O mundo corporativo tem se transformado, a começar pelo processo de recrutamento. É contratado o profissional com mais marketing pessoal do que a melhor competência.

Shinyashiki defende que há perguntas sem sentido que são feitas tais como: “qual é seu defeito?" Muitos respondem que o defeito é não pensar na vida pessoal. É exatamente o que o entrevistador quer escutar. Por que será que nunca alguém respondeu ser desorganizado ou esquecido? É contratado quem é bom em conversar e até em fingir. Da mesma forma, na maioria das vezes, são promovidos aqueles que fazem o jogo do poder.

A maioria dos modelos de gestão premia pessoas mal preparadas e criam pessoas arrogantes, que não têm a humildade de se preparar, que não têm capacidade de ler um livro até o fim e não se preocupam com o conhecimento, de fato. Muitas equipes precisam de motivação, mas o maior problema no Brasil é competência. Não adianta assumir uma função para a qual não se está preparado.

Continuamos valorizando os heróis. Quem vai salvar o Brasil? Quem vai salvar o time? Quem vai salvar o casamento? Um herói não vai salvar nada! Temos de parar de procurar super-heróis. O super-herói não segura a onda de todos que se consideram um fracassado. Não somos super-heróis um dia nem super-fracassados no outro dia. Acertamos e erramos todos os dias, temos alegria e tristeza todos os dias. Não há nada de errado nisso.

Há mais de 10 anos, Roberto Shinyashiki já dizia que a crise é positiva se as pessoas entenderem que a responsabilidade pela própria vida é de cada uma delas. Aceitar nossas angústias e inseguranças faz a vida fluir mais facilmente.

Como então as pessoas podem se livrar dessa tirania da aparência? Roberto Shinyashiki nos orienta que o primeiro passo é pensar nas coisas que fazem as pessoas cederem a essa tirania e tentar evitá-las.
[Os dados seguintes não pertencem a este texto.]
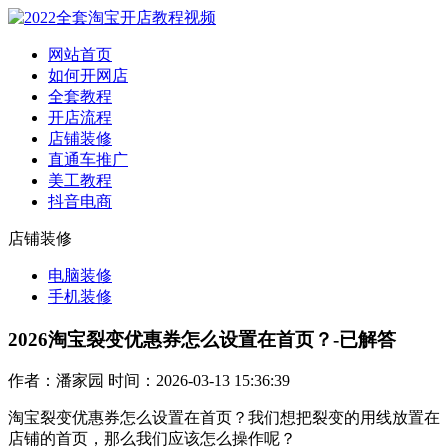
网站首页
如何开网店
全套教程
开店流程
店铺装修
直通车推广
美工教程
抖音电商
店铺装修
电脑装修
手机装修
2026淘宝裂变优惠券怎么设置在首页？-已解答
作者：潘家园 时间：2026-03-13 15:36:39
淘宝裂变优惠券怎么设置在首页？我们想把裂变的用线放置在
店铺的首页，那么我们应该怎么操作呢？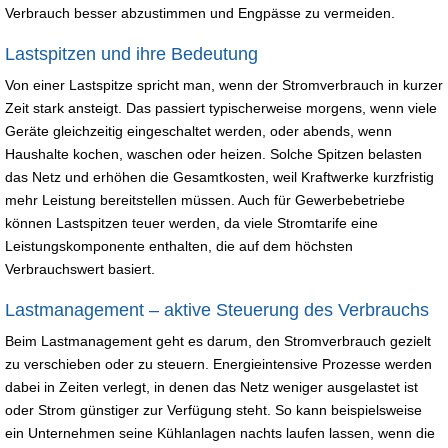
Verbrauch besser abzustimmen und Engpässe zu vermeiden.
Lastspitzen und ihre Bedeutung
Von einer Lastspitze spricht man, wenn der Stromverbrauch in kurzer
Zeit stark ansteigt. Das passiert typischerweise morgens, wenn viele
Geräte gleichzeitig eingeschaltet werden, oder abends, wenn
Haushalte kochen, waschen oder heizen. Solche Spitzen belasten
das Netz und erhöhen die Gesamtkosten, weil Kraftwerke kurzfristig
mehr Leistung bereitstellen müssen. Auch für Gewerbebetriebe
können Lastspitzen teuer werden, da viele Stromtarife eine
Leistungskomponente enthalten, die auf dem höchsten
Verbrauchswert basiert.
Lastmanagement – aktive Steuerung des Verbrauchs
Beim Lastmanagement geht es darum, den Stromverbrauch gezielt
zu verschieben oder zu steuern. Energieintensive Prozesse werden
dabei in Zeiten verlegt, in denen das Netz weniger ausgelastet ist
oder Strom günstiger zur Verfügung steht. So kann beispielsweise
ein Unternehmen seine Kühlanlagen nachts laufen lassen, wenn die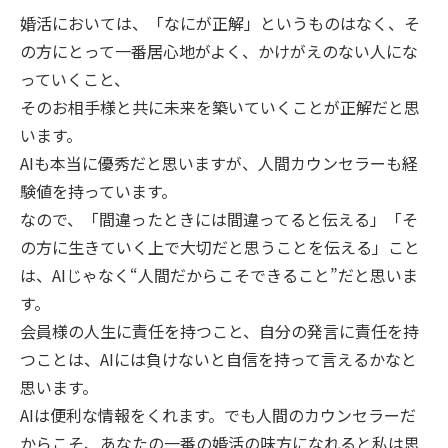
婚活においては、「なにが正解」というものはなく、そ
の方にとって一番居心地がよく、かけがえのない人にな
っていくこと、
そのお相手様と共に未来を築いていくことが正解だと思
います。
AIも本当に優秀だと思いますが、人間カウンセラーも経
験値を持っています。
なので、「間違ったときには間違ってると伝える」「そ
の方に生きていく上で大切だと思うことを伝える」こと
は、AIじゃなく“人間だからこそできること”だと思いま
す。
会員様の人生に責任を持つこと、自分の発言に責任を持
つことは、AIには負けないと自信を持って言えるかなと
思います。
AIは便利な情報をくれます。でも人間のカウンセラーだ
からこそ、あなたの一番の婚活の味方になれると私は思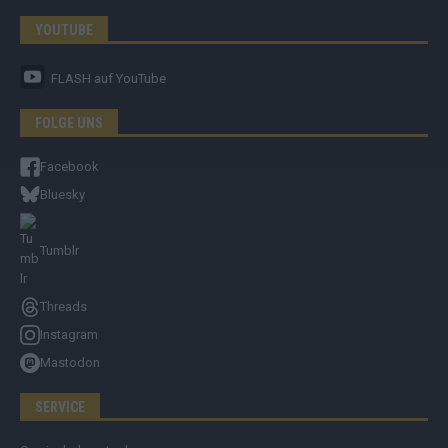
YOUTUBE
FLASH
auf YouTube
FOLGE UNS
Facebook
Bluesky
Tumblr
Threads
Instagram
Mastodon
SERVICE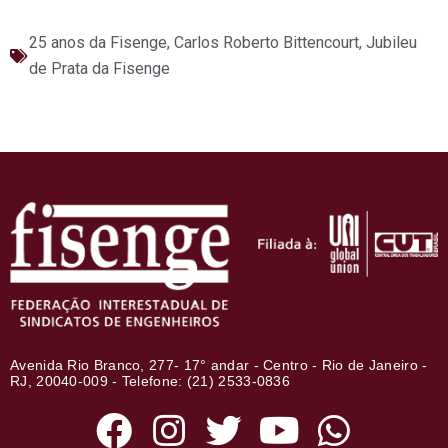
25 anos da Fisenge
,
Carlos Roberto Bittencourt
,
Jubileu
de Prata da Fisenge
Avenida Rio Branco, 277- 17° andar - Centro - Rio de Janeiro -
RJ, 20040-009 - Telefone: (21) 2533-0836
São três fraquezas: a primeira é precisar de aplauso, a segunda é precisar se sentir amada, e a terceira é buscar segurança.

Muitas pessoas têm buscado sonhos que não são seus, mas que a sociedade tem definido que é certo. São quatro as loucuras da sociedade. A primeira é instituir que todos têm de ter sucesso, como se cada pessoa não tivesse significado individual. A segunda loucura é que cada um tem de estar feliz todos os dias. A terceira é que se tem que comprar tudo o que puder. Por fim, a quarta loucura é ter de fazer as coisas do jeito certo. Não há um caminho único para se fazer as coisas. As metas são interessantes para o sucesso, mas não para a felicidade.

Felicidade não é uma meta, mas um estado de espírito. Tem gente que diz que não será feliz enquanto não casar, enquanto outros se dizem infelizes justamente por causa do casamento.

Ninguém na hora da morte diz se arrepender por não ter aplicado o dinheiro em imóveis ou ações, mas sim de ter esperado muito tempo ou perdido várias oportunidades para aproveitar a vida.